Share Article

Locally, the trend of digitisation has accelerated, with the use of digital payment options such as “Tap to Pay” technology, mobile apps like SnapScan and Zapper, and biometric authentication infrastructure like Apple Pay, on the rise. The pandemic has accelerated this shift, in part due to the need to minimise contact to avoid the spread of the Covid-19 virus. The statistics reflect this – PayFast reported over 400% growth in QR code payments between March 2020 and February 2021, and between April and September of 2020, Standard Bank’s card division showed an 84% increase year-on-year in value of online spend at supermarkets and grocery stores.

According to Jeremy Lang, General Manager at Business Partners Limited, the move away from the use of cash for purchases, as it is replaced with innovative technologies, comes with its fair share of challenges for small and medium enterprises (SMEs), but also presents an opportunity. The consumer appetite for digital payment methods is undeniable, and business owners would do well to capitalise on this.

He explains: “In this new ‘less-cash’ society, the worst thing that any SME can say to a customer is, ‘I don’t accept that method of payment.’ This means that South African businesses are under significant pressure to adapt and evolve their mentality towards digitisation. It is a change for the better, for a number of reasons and we urge all SMEs to get onboard and use digitisation as a way of establishing a competitive advantage going forward.”

SMEs have a myriad of reasons to make the shift to digital, including the fact that transacting digitally can cost businesses less. The process is also significantly more frictionless. What’s more is that the data collected by transacting digitally can be used to understand your customers better, increase a business’s credit score and make important financial decisions. “In South Africa, there is also the issue of cash-related crime – it is simply safer for consumers to use digital methods of payment as opposed to carrying cash,” says Lang. “If the consumer is going digital, then businesses need to accommodate this change.”

A study by Deloitte Africa revealed that the leading barriers to adoption in the digital payment sector exist within the informal economy and include data connectivity issues, high data costs and a general lack of trust in digital alternatives. He says that despite these roadblocks, South African SMEs have an unprecedented opportunity to expand their reach to a consumer market that is slowly moving away from the exclusive use of cash to a hybrid system that includes mobile apps like SnapScan, which are relatively easy to set up for customers and SMEs.

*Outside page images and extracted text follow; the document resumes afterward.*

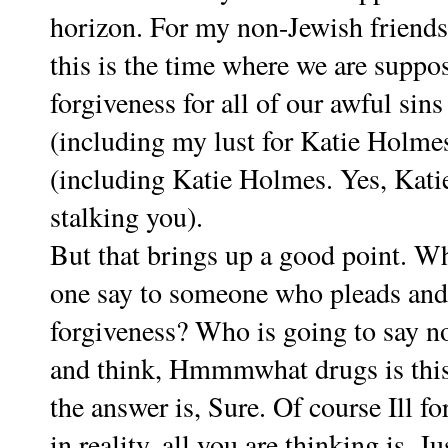
horizon. For my non-Jewish friends
this is the time where we are suppos
forgiveness for all of our awful sin
(including my lust for Katie Holme
(including Katie Holmes. Yes, Katie
stalking you).
But that brings up a good point. Wh
one say to someone who pleads and
forgiveness? Who is going to say no
and think, Hmmmwhat drugs is thi
the answer is, Sure. Of course Ill f
in reality, all you are thinking is, J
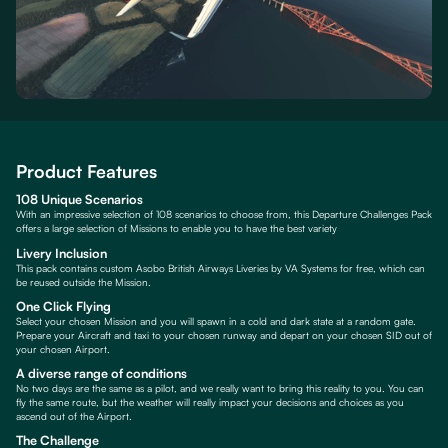
Product Features
108 Unique Scenarios
With an impressive selection of 108 scenarios to choose from, this Departure Challenges Pack
offers a large selection of Missions to enable you to have the best variety
Livery Inclusion
This pack contains custom Asobo British Airways Liveries by VA Systems for free, which can
be reused outside the Mission.
One Click Flying
Select your chosen Mission and you will spawn in a cold and dark state at a random gate.
Prepare your Aircraft and taxi to your chosen runway and depart on your chosen SID out of
your chosen Airport.
A diverse range of conditions
No two days are the same as a pilot, and we really want to bring this reality to you. You can
fly the same route, but the weather will really impact your decisions and choices as you
ascend out of the Airport.
The Challenge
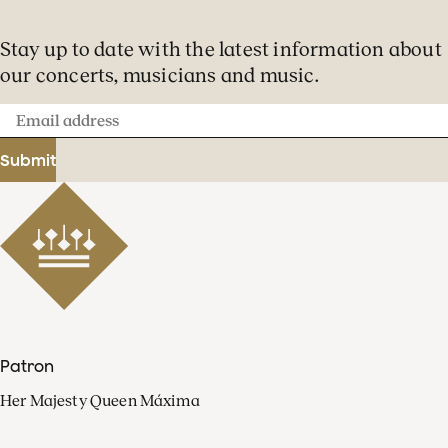
Stay up to date with the latest information about
our concerts, musicians and music.
Email
address
Submit
Patron
Her Majesty Queen Máxima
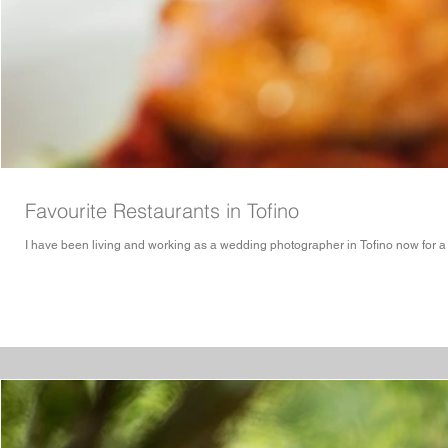
Favourite Restaurants in Tofino
I have been living and working as a wedding photographer in Tofino now for a few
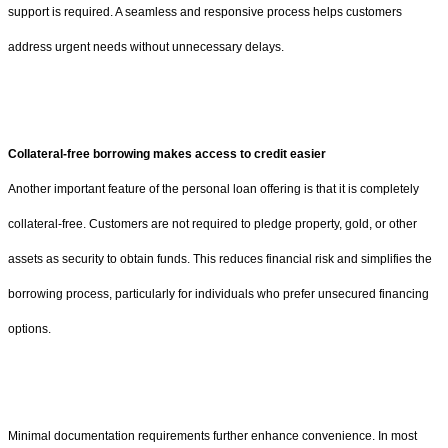
support is required. A seamless and responsive process helps customers
address urgent needs without unnecessary delays.
Collateral-free borrowing makes access to credit easier
Another important feature of the personal loan offering is that it is completely
collateral-free. Customers are not required to pledge property, gold, or other
assets as security to obtain funds. This reduces financial risk and simplifies the
borrowing process, particularly for individuals who prefer unsecured financing
options.
Minimal documentation requirements further enhance convenience. In most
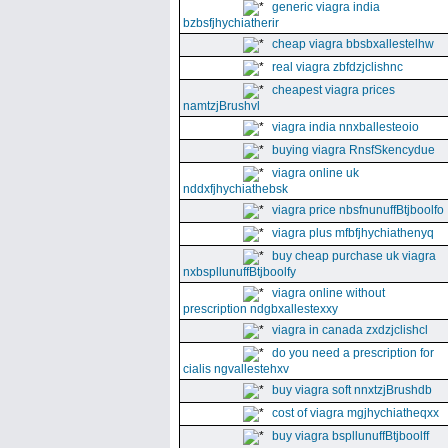
generic viagra india
bzbsfjhychiatherir
cheap viagra bbsbxallestelhw
real viagra zbfdzjclishnc
cheapest viagra prices
namtzjBrushvl
viagra india nnxballesteoio
buying viagra RnsfSkencydue
viagra online uk
nddxfjhychiathebsk
viagra price nbsfnunuffBtjboolfo
viagra plus mfbfjhychiathenyq
buy cheap purchase uk viagra
nxbspllunuffBtjboolfy
viagra online without
prescription ndgbxallestexxy
viagra in canada zxdzjclishcl
do you need a prescription for
cialis ngvallestehxv
buy viagra soft nnxtzjBrushdb
cost of viagra mgjhychiatheqxx
buy viagra bspllunuffBtjboolff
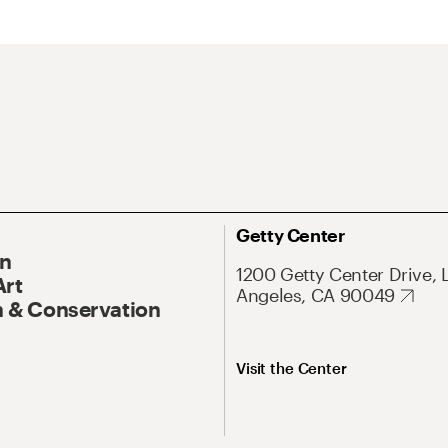
Getty Center
On
1200 Getty Center Drive, 
Art
Angeles, CA 90049
 & Conservation
Visit the Center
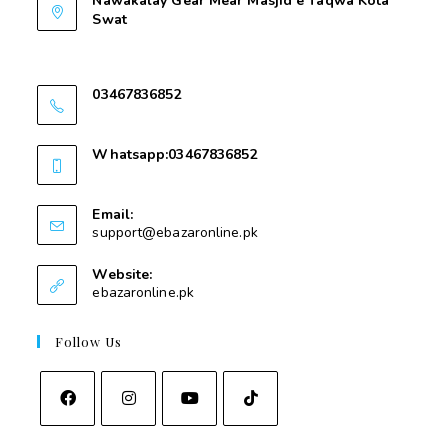
Nawakalay Gear Mear Masjid e Taqwa Kota
Swat
Nawakalay Gear Mear Masjid e Taqwa Kota
Swat
03467836852
03467836852
Whatsapp:03467836852
03467836852
Email:
support@ebazaronline.pk
Website:
ebazaronline.pk
Follow Us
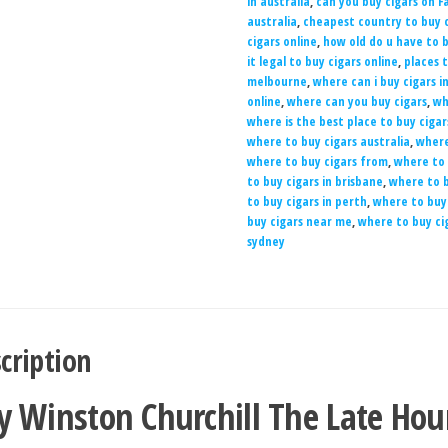
in australia
,
can you buy cigars on 
australia
,
cheapest country to buy c
cigars online
,
how old do u have to b
it legal to buy cigars online
,
places t
melbourne
,
where can i buy cigars i
online
,
where can you buy cigars
,
wh
where is the best place to buy cigar
where to buy cigars australia
,
where
where to buy cigars from
,
where to 
to buy cigars in brisbane
,
where to b
to buy cigars in perth
,
where to buy 
buy cigars near me
,
where to buy ci
sydney
cription
y Winston Churchill The Late Hou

All evidence seems to point to the reality that in South Africa, like the rest of the world, “cash is no longer king.” It is estimated that by 2030, the number of cashless transactions per capita will triple, and reach over three-trillion transactions a year.

“Within Africa, mobile operators and retailers are leading the charge and we are confident that we will see this trend continue to rise from large-scale retailers and boutiques to local spaza shops and informal traders. It’s definitely an exciting space to watch,” concludes Lang.